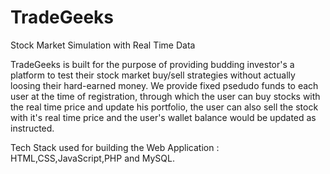 # TradeGeeks
Stock Market Simulation with Real Time Data

TradeGeeks is built for the purpose of providing budding investor's a platform to test their stock market buy/sell strategies without actually loosing their hard-earned money. We provide fixed psedudo funds to each user at the time of registration, through which the user can buy stocks with the real time price and update his portfolio, the user can also sell the stock with it's real time price and the user's wallet balance would be updated as instructed.

Tech Stack used for building the Web Application : HTML,CSS,JavaScript,PHP and MySQL.
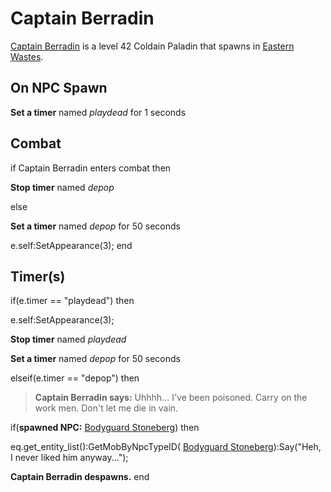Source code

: # Captain Berradin



[Captain Berradin](/npc/116037) is a level 42 Coldain Paladin that spawns in [Eastern Wastes](/zone/116).



## On NPC Spawn

**Set a timer** named *playdead* for 1 seconds


## Combat

if Captain Berradin enters combat  then


**Stop timer** named *depop*

else


**Set a timer** named *depop* for 50 seconds


e.self:SetAppearance(3);
end



## Timer(s)

if(e.timer == "playdead") then


e.self:SetAppearance(3);


**Stop timer** named *playdead*


**Set a timer** named *depop* for 50 seconds

elseif(e.timer == "depop") then


>**Captain Berradin says:** Uhhhh... I've been poisoned. Carry on the work men. Don't let me die in vain.


if(**spawned NPC:**  [Bodyguard Stoneberg](/npc/116100)) then



eq.get_entity_list():GetMobByNpcTypeID( [Bodyguard Stoneberg](/npc/116100)):Say("Heh, I never liked him anyway...");





**Captain Berradin despawns.**
end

» Exercise prompt
What lines in the material above include "Captain"? Copy every one of them.

» Answer box
: # Captain Berradin
[Captain Berradin](/npc/116037) is a level 42 Coldain Paladin that spawns in [Eastern Wastes](/zone/116).
if Captain Berradin enters combat  then
>**Captain Berradin says:** Uhhhh... I've been poisoned. Carry on the work men. Don't let me die in vain.
**Captain Berradin despawns.**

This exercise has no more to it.